Neuer Bauhof
Fahrzeug-Asyl im alten Feuerwehrhaus

Lienen -

60 000 Euro hat die Gemeinde in den Haushalt des laufenden Jahres für Bauhof-Planungen eingestellt. 600 000 Euro sind für den Bau im kommenden Jahr vorgesehen.

Samstag, 11.01.2020, 06:32 Uhr aktualisiert: 11.01.2020, 06:50 Uhr
Auf dem Areal zwischen Heli-Fensterbau und dem Hof Schomberg soll 2021 der neue Bauhof der Gemeinde entstehen.
Auf dem Areal zwischen Heli-Fensterbau und dem Hof Schomberg soll 2021 der neue Bauhof der Gemeinde entstehen. Foto: Michael Schwakenberg

Nach langer Suche haben sich Politik und Verwaltung im jüngsten Sitzungsblock auf eine Fläche nördlich des noch fehlenden Teilstücks der Ortsentlastungsstraße geeinigt – im Bereich zwischen der Firma Heli-Fensterbau und dem Hof Schomberg.

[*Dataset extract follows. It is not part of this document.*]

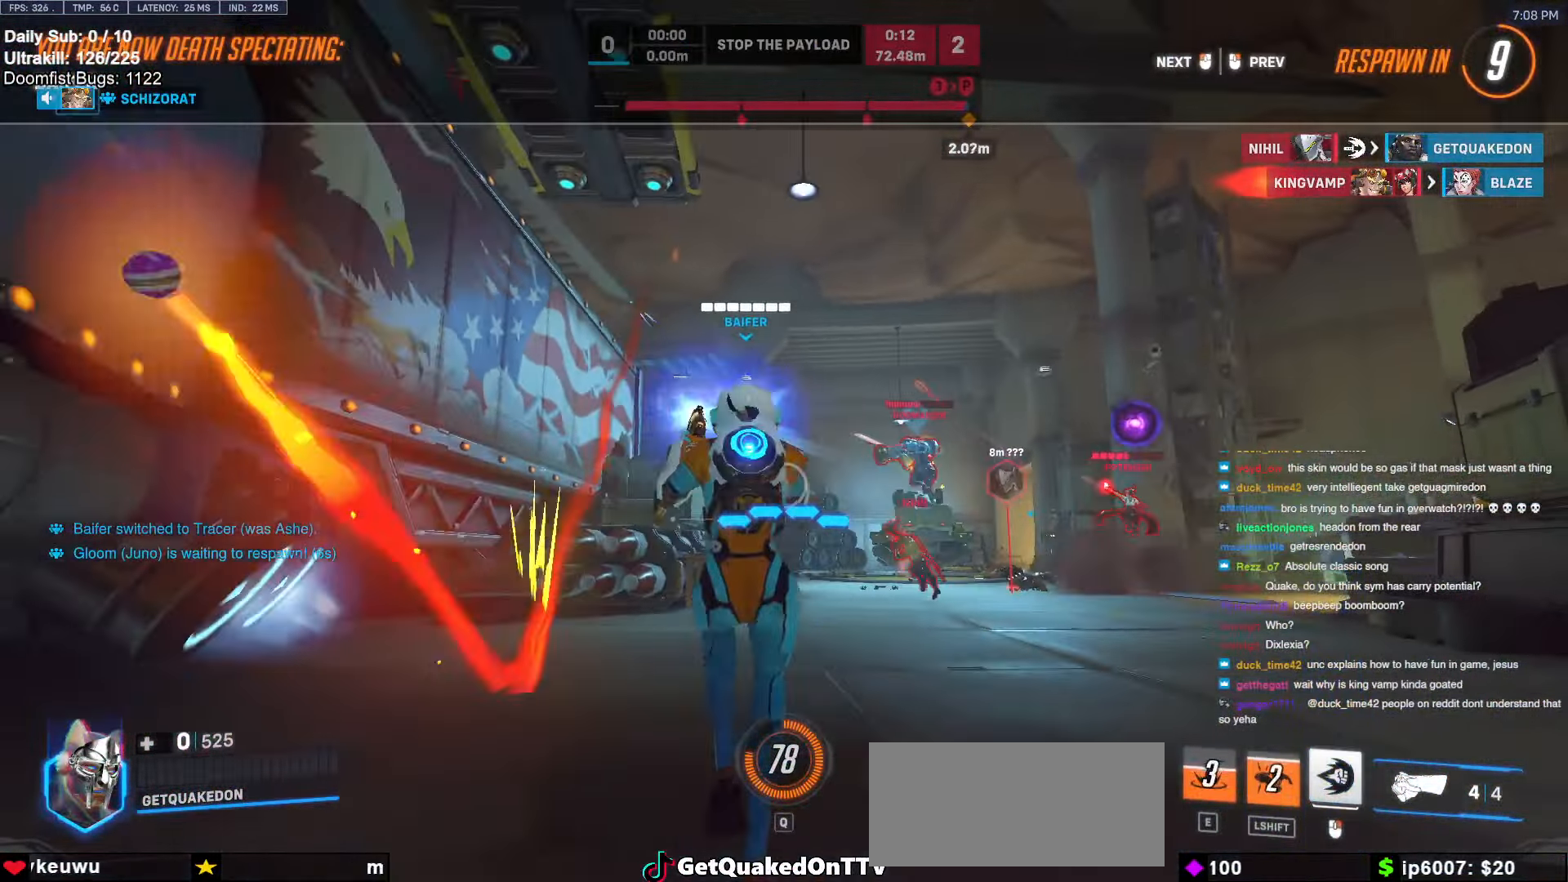
{"keys": [], "mouse": [], "events": []}
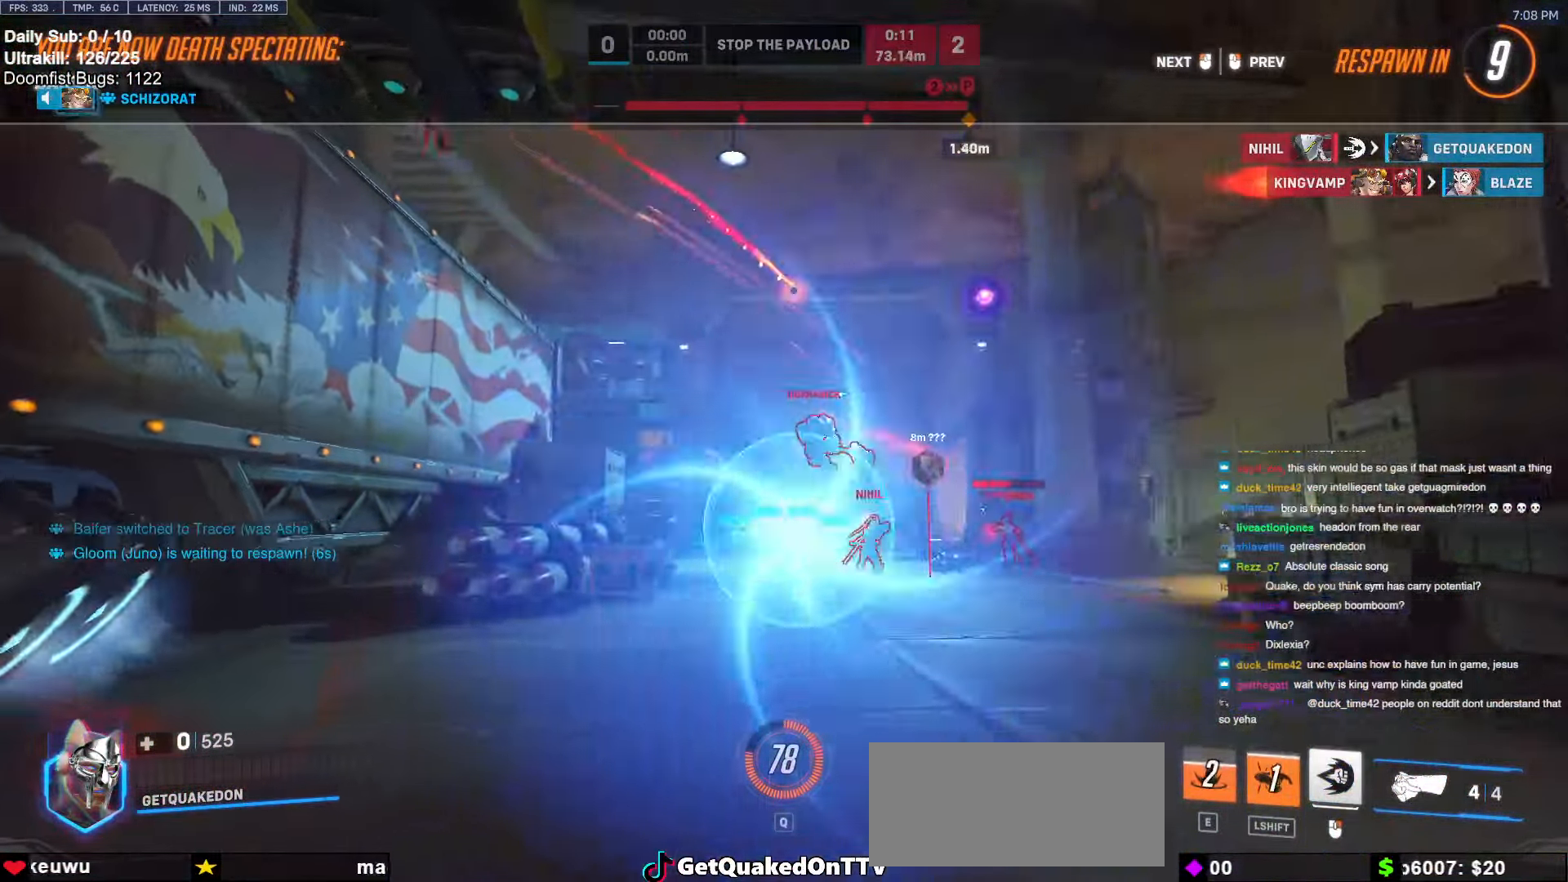
{"keys": [], "mouse": [], "events": []}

Bis der neue Bauhof tatsächlich fertig ist, wir die Gemeinde ums Improvisieren nicht herumkommen. Der Grund: Der Mitvertrag für die aktuell etwas weiter oben im Gewebegebiet genutzte Halle läuft im Sommer aus und wird definitiv nicht verlängert. „Dann müssen wir raus. Aber wir haben ja noch ein altes Feuerwehrhaus in Kattenvenne“, sagt Bauamtsleiter Nico Königkrämer. Soll heißen: Im Winkel von Heckenstraße und Schwarzer Weg wir die Truppe von Bauhof-Leiter Michael Wagner samt Maschinen- und Fuhrpark vorübergehend ein neues Domizil bekommen. Königkrämer: „Zumindest die wichtigen Fahrzeuge werden wir dort alle unterbekommen.“ Dazu gehört ab März oder spätestens April auch der im vergangenen Jahr in Auftrag gegebene Unimog inklusive Mulcher, dessen Auslieferung die Gemeinde entgegensieht.

Zurück zum künftigen Bauhof: Wie Königkrämer berichtet, hat er in den vergangenen Wochen und Monaten bei mehreren Nachbarkommunen Termine gemacht um sich anzuschauen, wie die ihre Bauhöfe konzipiert haben. Aktuell sei er damit beschäftigt, möglichst viele Erkenntnisse und Materialien zusammenzutragen, um diese dem mit Rat- und Ausschussmitgliedern besetzen Arbeitskreis Bauhof als Entscheidungshilfe an die Hand zu geben.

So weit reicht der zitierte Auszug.